Directions for this task — From the entries below, return only the lines starting at the one that contains "substitute for tobacco;" and ending at the one that contains "regulations made thereunder.", exactly as they stand.

(Records to use Opens)

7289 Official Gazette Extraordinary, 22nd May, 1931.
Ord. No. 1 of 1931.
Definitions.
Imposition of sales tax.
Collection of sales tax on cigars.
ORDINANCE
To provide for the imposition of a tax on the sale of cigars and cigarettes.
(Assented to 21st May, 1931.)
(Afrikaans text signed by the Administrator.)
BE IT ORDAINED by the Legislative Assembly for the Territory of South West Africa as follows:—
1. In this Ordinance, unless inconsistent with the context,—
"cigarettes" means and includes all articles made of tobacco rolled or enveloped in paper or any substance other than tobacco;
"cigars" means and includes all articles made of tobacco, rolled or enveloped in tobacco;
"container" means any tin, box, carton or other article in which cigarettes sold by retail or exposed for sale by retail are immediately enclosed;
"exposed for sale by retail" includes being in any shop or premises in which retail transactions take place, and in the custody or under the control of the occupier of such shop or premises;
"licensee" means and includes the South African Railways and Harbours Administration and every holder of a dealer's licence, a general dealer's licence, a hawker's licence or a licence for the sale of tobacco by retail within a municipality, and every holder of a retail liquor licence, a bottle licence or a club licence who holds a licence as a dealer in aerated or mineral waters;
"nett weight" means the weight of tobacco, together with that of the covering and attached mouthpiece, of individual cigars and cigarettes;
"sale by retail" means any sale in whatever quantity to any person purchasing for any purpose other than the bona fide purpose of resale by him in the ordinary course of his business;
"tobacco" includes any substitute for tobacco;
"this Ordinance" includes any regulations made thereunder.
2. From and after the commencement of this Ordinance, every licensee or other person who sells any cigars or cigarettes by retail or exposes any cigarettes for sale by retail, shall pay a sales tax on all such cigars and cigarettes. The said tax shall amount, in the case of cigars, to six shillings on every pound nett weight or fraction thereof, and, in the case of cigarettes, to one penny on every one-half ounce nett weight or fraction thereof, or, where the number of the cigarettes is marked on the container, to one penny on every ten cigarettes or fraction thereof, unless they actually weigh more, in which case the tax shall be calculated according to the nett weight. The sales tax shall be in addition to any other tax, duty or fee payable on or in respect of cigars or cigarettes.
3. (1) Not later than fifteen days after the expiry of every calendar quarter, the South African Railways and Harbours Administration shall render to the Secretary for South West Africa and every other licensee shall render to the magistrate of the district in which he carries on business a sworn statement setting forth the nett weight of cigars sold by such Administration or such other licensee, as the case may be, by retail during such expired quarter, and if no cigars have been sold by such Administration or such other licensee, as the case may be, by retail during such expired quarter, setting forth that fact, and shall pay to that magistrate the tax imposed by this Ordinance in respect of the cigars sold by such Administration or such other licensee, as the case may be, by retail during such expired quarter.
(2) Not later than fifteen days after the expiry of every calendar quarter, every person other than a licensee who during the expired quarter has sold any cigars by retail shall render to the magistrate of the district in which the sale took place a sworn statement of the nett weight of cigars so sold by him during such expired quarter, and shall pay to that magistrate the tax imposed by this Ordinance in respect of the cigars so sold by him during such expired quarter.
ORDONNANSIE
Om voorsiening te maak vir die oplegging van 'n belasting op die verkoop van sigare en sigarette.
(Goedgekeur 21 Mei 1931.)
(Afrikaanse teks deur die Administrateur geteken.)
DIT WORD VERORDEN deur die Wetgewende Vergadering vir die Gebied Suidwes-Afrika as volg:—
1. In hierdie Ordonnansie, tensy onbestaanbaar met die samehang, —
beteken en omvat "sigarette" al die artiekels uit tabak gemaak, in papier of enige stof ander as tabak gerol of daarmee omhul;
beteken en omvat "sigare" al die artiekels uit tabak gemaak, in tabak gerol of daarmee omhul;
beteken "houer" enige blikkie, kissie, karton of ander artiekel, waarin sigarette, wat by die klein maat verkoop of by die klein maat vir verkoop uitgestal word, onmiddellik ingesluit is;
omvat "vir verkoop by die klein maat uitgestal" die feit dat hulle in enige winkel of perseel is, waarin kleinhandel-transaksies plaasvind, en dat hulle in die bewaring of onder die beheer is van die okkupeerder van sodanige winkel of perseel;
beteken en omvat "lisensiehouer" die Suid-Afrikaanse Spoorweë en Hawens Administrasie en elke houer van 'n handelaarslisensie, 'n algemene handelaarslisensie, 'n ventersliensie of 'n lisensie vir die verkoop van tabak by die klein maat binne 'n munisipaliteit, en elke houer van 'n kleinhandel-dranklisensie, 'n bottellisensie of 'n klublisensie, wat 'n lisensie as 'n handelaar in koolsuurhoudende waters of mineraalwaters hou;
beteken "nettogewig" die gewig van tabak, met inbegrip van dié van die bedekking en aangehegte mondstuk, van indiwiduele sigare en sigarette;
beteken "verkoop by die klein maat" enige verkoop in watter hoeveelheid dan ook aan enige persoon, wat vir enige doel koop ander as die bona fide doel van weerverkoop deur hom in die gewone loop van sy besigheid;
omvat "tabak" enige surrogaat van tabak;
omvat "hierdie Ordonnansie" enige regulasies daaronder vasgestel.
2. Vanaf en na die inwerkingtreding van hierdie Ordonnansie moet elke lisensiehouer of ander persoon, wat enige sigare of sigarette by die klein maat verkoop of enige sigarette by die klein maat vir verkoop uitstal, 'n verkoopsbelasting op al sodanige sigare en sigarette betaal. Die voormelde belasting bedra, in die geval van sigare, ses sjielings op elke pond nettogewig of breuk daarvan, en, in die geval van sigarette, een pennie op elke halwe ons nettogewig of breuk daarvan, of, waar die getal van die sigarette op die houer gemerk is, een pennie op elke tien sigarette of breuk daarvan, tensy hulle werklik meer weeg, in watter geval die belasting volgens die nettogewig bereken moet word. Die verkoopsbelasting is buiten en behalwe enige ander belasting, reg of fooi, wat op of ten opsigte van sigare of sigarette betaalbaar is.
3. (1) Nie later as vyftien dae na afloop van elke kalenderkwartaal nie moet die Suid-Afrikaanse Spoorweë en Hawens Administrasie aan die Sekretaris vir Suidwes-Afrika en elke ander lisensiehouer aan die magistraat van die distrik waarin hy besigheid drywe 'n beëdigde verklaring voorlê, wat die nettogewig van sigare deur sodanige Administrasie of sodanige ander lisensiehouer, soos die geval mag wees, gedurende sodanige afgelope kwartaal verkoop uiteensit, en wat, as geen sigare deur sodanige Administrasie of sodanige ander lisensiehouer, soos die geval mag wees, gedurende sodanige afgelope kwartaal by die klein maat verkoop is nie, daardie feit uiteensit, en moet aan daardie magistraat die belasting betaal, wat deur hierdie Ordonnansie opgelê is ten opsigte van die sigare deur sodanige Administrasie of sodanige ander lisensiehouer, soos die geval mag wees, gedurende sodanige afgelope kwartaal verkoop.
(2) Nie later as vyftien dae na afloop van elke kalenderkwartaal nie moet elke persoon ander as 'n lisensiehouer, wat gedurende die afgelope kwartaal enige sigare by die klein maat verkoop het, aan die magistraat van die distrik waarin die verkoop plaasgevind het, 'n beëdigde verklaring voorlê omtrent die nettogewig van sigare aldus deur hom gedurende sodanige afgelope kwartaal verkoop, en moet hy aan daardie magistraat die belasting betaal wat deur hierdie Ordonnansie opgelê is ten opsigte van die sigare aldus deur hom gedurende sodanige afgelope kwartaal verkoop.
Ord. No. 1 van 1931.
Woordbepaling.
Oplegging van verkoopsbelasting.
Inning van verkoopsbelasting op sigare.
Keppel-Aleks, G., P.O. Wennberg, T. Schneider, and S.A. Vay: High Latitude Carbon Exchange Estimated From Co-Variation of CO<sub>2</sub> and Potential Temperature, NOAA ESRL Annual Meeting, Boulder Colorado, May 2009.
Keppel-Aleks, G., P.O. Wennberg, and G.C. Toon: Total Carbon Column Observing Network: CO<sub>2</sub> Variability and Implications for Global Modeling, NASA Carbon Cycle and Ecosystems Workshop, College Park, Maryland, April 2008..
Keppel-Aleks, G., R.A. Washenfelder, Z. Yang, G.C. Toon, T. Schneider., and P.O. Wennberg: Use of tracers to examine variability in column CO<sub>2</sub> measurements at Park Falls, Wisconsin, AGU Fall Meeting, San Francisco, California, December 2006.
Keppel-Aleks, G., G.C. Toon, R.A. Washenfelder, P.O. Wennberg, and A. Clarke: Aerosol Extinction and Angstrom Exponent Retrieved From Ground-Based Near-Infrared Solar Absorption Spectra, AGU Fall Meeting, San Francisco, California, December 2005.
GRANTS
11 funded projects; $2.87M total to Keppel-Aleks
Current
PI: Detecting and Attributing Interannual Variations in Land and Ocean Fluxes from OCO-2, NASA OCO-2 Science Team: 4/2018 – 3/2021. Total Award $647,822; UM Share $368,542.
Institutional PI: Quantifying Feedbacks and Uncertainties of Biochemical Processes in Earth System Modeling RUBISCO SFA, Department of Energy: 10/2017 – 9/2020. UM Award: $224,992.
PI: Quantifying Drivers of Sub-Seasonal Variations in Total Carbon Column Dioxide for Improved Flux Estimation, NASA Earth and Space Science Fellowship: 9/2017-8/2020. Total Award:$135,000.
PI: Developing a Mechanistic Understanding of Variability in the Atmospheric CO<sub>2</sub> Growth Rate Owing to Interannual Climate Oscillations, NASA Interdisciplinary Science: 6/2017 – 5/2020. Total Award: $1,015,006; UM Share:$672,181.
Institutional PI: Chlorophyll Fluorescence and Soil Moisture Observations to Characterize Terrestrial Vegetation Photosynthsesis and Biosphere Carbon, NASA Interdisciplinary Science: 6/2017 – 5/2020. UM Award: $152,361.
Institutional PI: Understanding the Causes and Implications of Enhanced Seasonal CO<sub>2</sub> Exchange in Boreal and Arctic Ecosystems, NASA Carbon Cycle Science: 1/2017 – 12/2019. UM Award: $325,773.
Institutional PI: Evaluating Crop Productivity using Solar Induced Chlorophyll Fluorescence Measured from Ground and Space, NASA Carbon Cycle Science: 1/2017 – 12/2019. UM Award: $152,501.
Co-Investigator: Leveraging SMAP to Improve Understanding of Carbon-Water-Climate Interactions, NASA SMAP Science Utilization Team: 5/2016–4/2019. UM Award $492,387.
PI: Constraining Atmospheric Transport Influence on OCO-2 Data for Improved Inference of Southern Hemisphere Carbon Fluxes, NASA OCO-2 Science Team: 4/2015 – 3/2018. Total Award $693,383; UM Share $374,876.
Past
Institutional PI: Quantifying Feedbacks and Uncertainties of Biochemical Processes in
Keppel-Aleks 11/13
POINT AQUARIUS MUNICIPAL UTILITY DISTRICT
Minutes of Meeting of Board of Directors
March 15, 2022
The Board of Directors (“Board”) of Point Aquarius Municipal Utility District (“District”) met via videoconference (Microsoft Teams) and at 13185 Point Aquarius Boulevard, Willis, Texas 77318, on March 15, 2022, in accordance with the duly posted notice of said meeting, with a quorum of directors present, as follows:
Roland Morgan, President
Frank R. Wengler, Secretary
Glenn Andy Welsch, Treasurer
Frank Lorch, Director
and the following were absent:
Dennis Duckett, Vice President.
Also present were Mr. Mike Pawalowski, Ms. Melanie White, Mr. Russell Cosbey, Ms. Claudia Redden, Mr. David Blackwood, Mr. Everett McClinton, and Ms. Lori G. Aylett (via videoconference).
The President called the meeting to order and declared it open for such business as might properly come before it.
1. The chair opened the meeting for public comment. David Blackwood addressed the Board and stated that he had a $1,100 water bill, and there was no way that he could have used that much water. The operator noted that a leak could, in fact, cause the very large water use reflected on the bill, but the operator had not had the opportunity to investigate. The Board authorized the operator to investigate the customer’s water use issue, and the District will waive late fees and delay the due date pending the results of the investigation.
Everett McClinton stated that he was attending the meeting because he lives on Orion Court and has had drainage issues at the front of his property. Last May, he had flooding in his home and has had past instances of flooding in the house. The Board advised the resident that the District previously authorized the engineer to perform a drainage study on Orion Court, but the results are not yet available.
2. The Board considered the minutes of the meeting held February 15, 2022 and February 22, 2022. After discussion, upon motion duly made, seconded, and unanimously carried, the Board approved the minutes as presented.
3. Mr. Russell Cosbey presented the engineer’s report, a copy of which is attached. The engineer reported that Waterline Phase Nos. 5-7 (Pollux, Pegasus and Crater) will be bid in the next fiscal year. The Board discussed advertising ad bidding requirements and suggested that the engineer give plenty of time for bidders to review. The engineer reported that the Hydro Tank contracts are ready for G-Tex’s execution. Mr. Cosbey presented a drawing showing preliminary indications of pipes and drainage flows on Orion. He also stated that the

(Records to use Closes)

Answer space —
"tobacco" includes any substitute for tobacco;
"this Ordinance" includes any regulations made thereunder.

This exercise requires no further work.